Evie poczuła, że na jej twarz wypływa rumieniec, ale nie cofnęła się.
- Gdzie?
- W moim łóżku, panno Ruddick.

- Po drugie - mówił dalej cichym głosem, zbliżając się tak, że jej twarz znalazła się na poziomie jego krocza. - Znam miejsca, gdzie byłaby pani bardziej użyteczna.
Evie poczuła, że na jej twarz wypływa rumieniec, ale nie cofnęła się.
- Gdzie?
- W moim łóżku, panno Ruddick.

PostNapisane: 9 listopada 2012, o 21:12
przez Agaton
Jest :P Moim zdaniem jest.

PostNapisane: 9 listopada 2012, o 21:12
przez Lilia ❀
pierwsza wersja grzeczniejsza

PostNapisane: 9 listopada 2012, o 21:14
przez Agrest
Ach ta subtelna cenzura naszych tłumaczy.
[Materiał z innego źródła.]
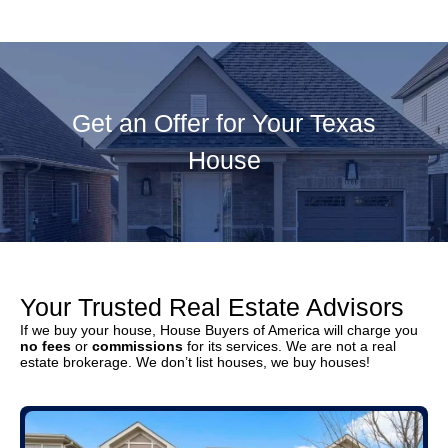
Get an Offer for Your Texas
House
Your Trusted Real Estate Advisors
If we buy your house, House Buyers of America will charge you
no fees
or
commissions
for its services. We are not a real
estate brokerage. We don’t list houses, we buy houses!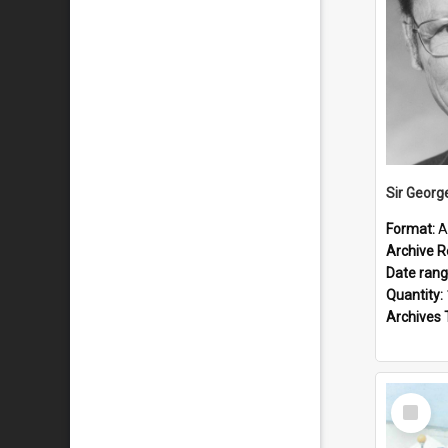
Sir Georg
Format:
A
Archive R
Date ran
Quantity:
Archives 
Select
Item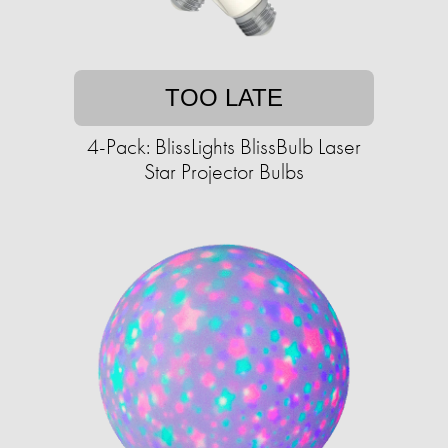
TOO LATE
4-Pack: BlissLights BlissBulb Laser
Star Projector Bulbs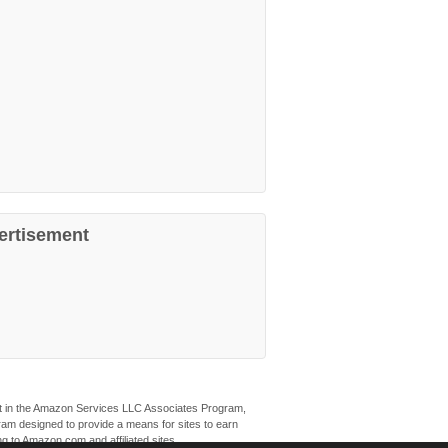
ertisement
ant in the Amazon Services LLC Associates Program,
ogram designed to provide a means for sites to earn
ng to Amazon.com and affiliated sites.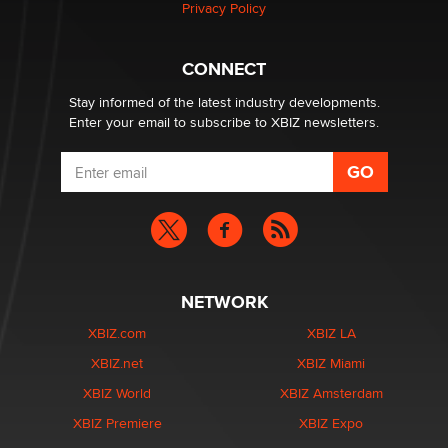
Privacy Policy
CONNECT
Stay informed of the latest industry developments.
Enter your email to subscribe to XBIZ newsletters.
NETWORK
XBIZ.com
XBIZ LA
XBIZ.net
XBIZ Miami
XBIZ World
XBIZ Amsterdam
XBIZ Premiere
XBIZ Expo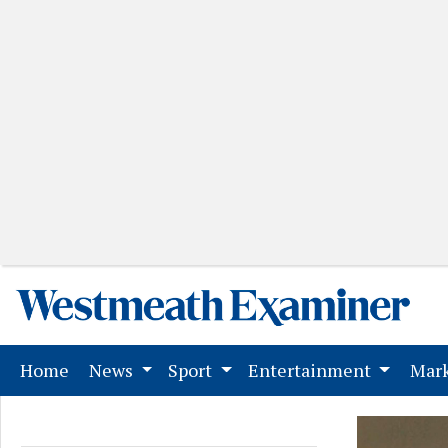
(current)
Home
News
Sport
Entertainment
Mark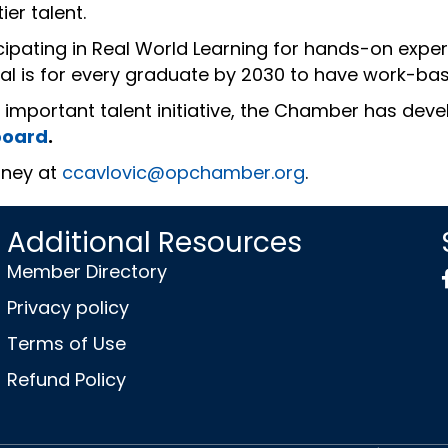
ier talent.
icipating in Real World Learning for hands-on exp
l is for every graduate by 2030 to have work-bas
s important talent initiative, the Chamber has dev
board
.
tney at
ccavlovic@opchamber.org
.
Additional Resources
Member Directory
Privacy policy
Terms of Use
Refund Policy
PostNapisane: 9 listopada 2012, o 21:14
przez Agaton
Agrest napisał(a):Ach ta subtelna cenzura naszych tłumaczy.

Właśnie, właśnie :angel:

PostNapisane: 9 listopada 2012, o 21:17
przez Agrest
Oczywiście pierwsza wersja jest prawdziwa, tzn wzięta z prawdziwego tłumaczenia. W oryginale było krocze. Chciałam w polskiej wersji odnaleźć ten fragment, żeby go zacytować dla ukazania prostactwa bohatera, ale okazało się, że jak zwykle złagodzone ;)

PostNapisane: 12 listopada 2012, o 09:33
przez maddalena
Agrest napisał(a):Ach ta subtelna cenzura naszych tłumaczy.